Task material >>
________________

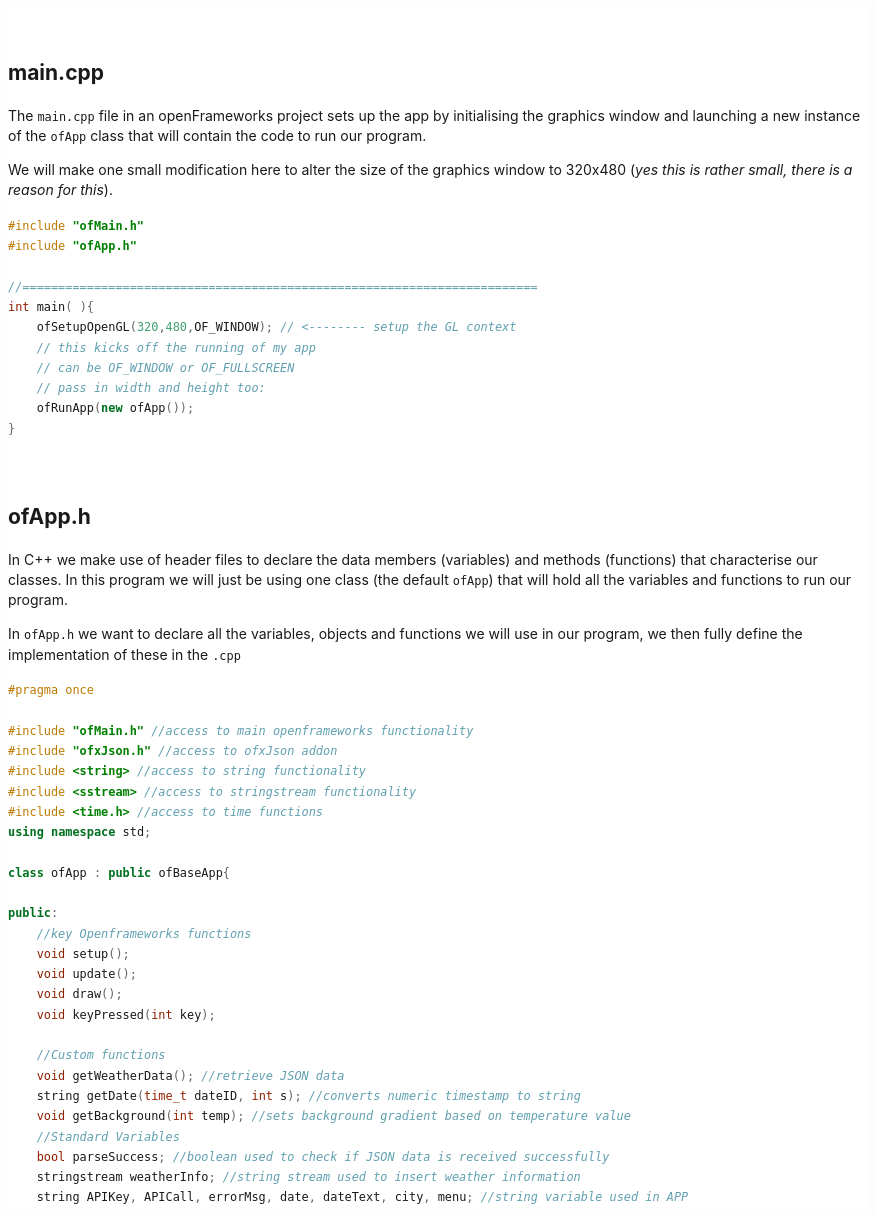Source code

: &nbsp;
&nbsp;

## main.cpp

The ```main.cpp``` file in an openFrameworks project sets up the app by initialising the graphics window and launching a new instance of the ```ofApp``` class that will contain the code to run our program.

We will make one small modification here to alter the size of the graphics window to 320x480 (*yes this is rather small, there is a reason for this*).

```C++
#include "ofMain.h"
#include "ofApp.h"

//========================================================================
int main( ){
    ofSetupOpenGL(320,480,OF_WINDOW); // <-------- setup the GL context
    // this kicks off the running of my app
    // can be OF_WINDOW or OF_FULLSCREEN
    // pass in width and height too:
    ofRunApp(new ofApp());
}
```

&nbsp;
&nbsp;

## ofApp.h

In C++ we make use of header files to declare the data members (variables) and methods (functions) that characterise our classes. In this program we will just be using one class (the default ```ofApp```) that will hold all the variables and functions to run our program.

In ```ofApp.h``` we want to declare all the variables, objects and functions we will use in our program, we then fully define the implementation of these in the ```.cpp```

```C++
#pragma once

#include "ofMain.h" //access to main openframeworks functionality
#include "ofxJson.h" //access to ofxJson addon
#include <string> //access to string functionality
#include <sstream> //access to stringstream functionality
#include <time.h> //access to time functions
using namespace std;

class ofApp : public ofBaseApp{

public:
    //key Openframeworks functions
    void setup();
    void update();
    void draw();
    void keyPressed(int key);

    //Custom functions
    void getWeatherData(); //retrieve JSON data
    string getDate(time_t dateID, int s); //converts numeric timestamp to string
    void getBackground(int temp); //sets background gradient based on temperature value
    //Standard Variables
    bool parseSuccess; //boolean used to check if JSON data is received successfully
    stringstream weatherInfo; //string stream used to insert weather information
    string APIKey, APICall, errorMsg, date, dateText, city, menu; //string variable used in APP

```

________________

Problem details >> After locating the line that contains "want to declare", output it and the remaining lines of the material above, exactly as they read.

Written answer >>
In ```ofApp.h``` we want to declare all the variables, objects and functions we will use in our program, we then fully define the implementation of these in the ```.cpp```

```C++
#pragma once

#include "ofMain.h" //access to main openframeworks functionality
#include "ofxJson.h" //access to ofxJson addon
#include <string> //access to string functionality
#include <sstream> //access to stringstream functionality
#include <time.h> //access to time functions
using namespace std;

class ofApp : public ofBaseApp{

public:
    //key Openframeworks functions
    void setup();
    void update();
    void draw();
    void keyPressed(int key);

    //Custom functions
    void getWeatherData(); //retrieve JSON data
    string getDate(time_t dateID, int s); //converts numeric timestamp to string
    void getBackground(int temp); //sets background gradient based on temperature value
    //Standard Variables
    bool parseSuccess; //boolean used to check if JSON data is received successfully
    stringstream weatherInfo; //string stream used to insert weather information
    string APIKey, APICall, errorMsg, date, dateText, city, menu; //string variable used in APP

```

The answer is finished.